Task to carry out — Look for the word "following". Copy every line of the listing where it occurs.

Exercise materials —

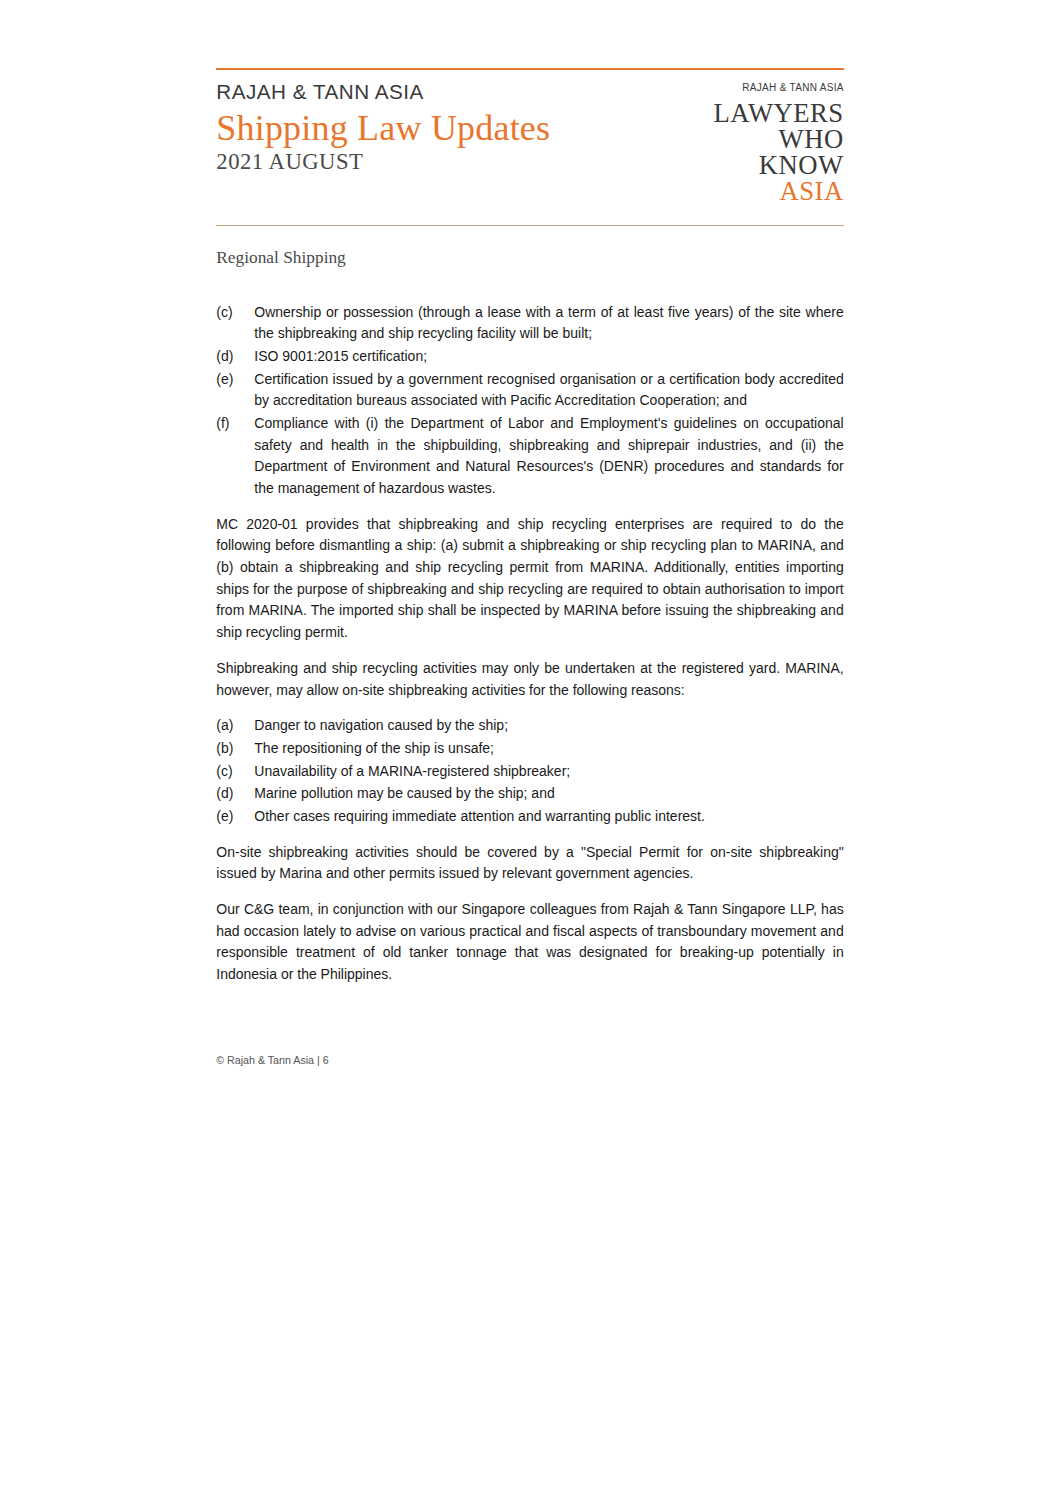RAJAH & TANN ASIA
Shipping Law Updates
2021 AUGUST
RAJAH & TANN ASIA
LAWYERS
WHO
KNOW
ASIA
Regional Shipping
(c) Ownership or possession (through a lease with a term of at least five years) of the site where the shipbreaking and ship recycling facility will be built;
(d) ISO 9001:2015 certification;
(e) Certification issued by a government recognised organisation or a certification body accredited by accreditation bureaus associated with Pacific Accreditation Cooperation; and
(f) Compliance with (i) the Department of Labor and Employment's guidelines on occupational safety and health in the shipbuilding, shipbreaking and shiprepair industries, and (ii) the Department of Environment and Natural Resources's (DENR) procedures and standards for the management of hazardous wastes.
MC 2020-01 provides that shipbreaking and ship recycling enterprises are required to do the following before dismantling a ship: (a) submit a shipbreaking or ship recycling plan to MARINA, and (b) obtain a shipbreaking and ship recycling permit from MARINA. Additionally, entities importing ships for the purpose of shipbreaking and ship recycling are required to obtain authorisation to import from MARINA. The imported ship shall be inspected by MARINA before issuing the shipbreaking and ship recycling permit.
Shipbreaking and ship recycling activities may only be undertaken at the registered yard. MARINA, however, may allow on-site shipbreaking activities for the following reasons:
(a) Danger to navigation caused by the ship;
(b) The repositioning of the ship is unsafe;
(c) Unavailability of a MARINA-registered shipbreaker;
(d) Marine pollution may be caused by the ship; and
(e) Other cases requiring immediate attention and warranting public interest.
On-site shipbreaking activities should be covered by a "Special Permit for on-site shipbreaking" issued by Marina and other permits issued by relevant government agencies.
Our C&G team, in conjunction with our Singapore colleagues from Rajah & Tann Singapore LLP, has had occasion lately to advise on various practical and fiscal aspects of transboundary movement and responsible treatment of old tanker tonnage that was designated for breaking-up potentially in Indonesia or the Philippines.
© Rajah & Tann Asia | 6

Output for this task —
MC 2020-01 provides that shipbreaking and ship recycling enterprises are required to do the following before dismantling a ship: (a) submit a shipbreaking or ship recycling plan to MARINA, and (b) obtain a shipbreaking and ship recycling permit from MARINA. Additionally, entities importing ships for the purpose of shipbreaking and ship recycling are required to obtain authorisation to import from MARINA. The imported ship shall be inspected by MARINA before issuing the shipbreaking and ship recycling permit.
Shipbreaking and ship recycling activities may only be undertaken at the registered yard. MARINA, however, may allow on-site shipbreaking activities for the following reasons:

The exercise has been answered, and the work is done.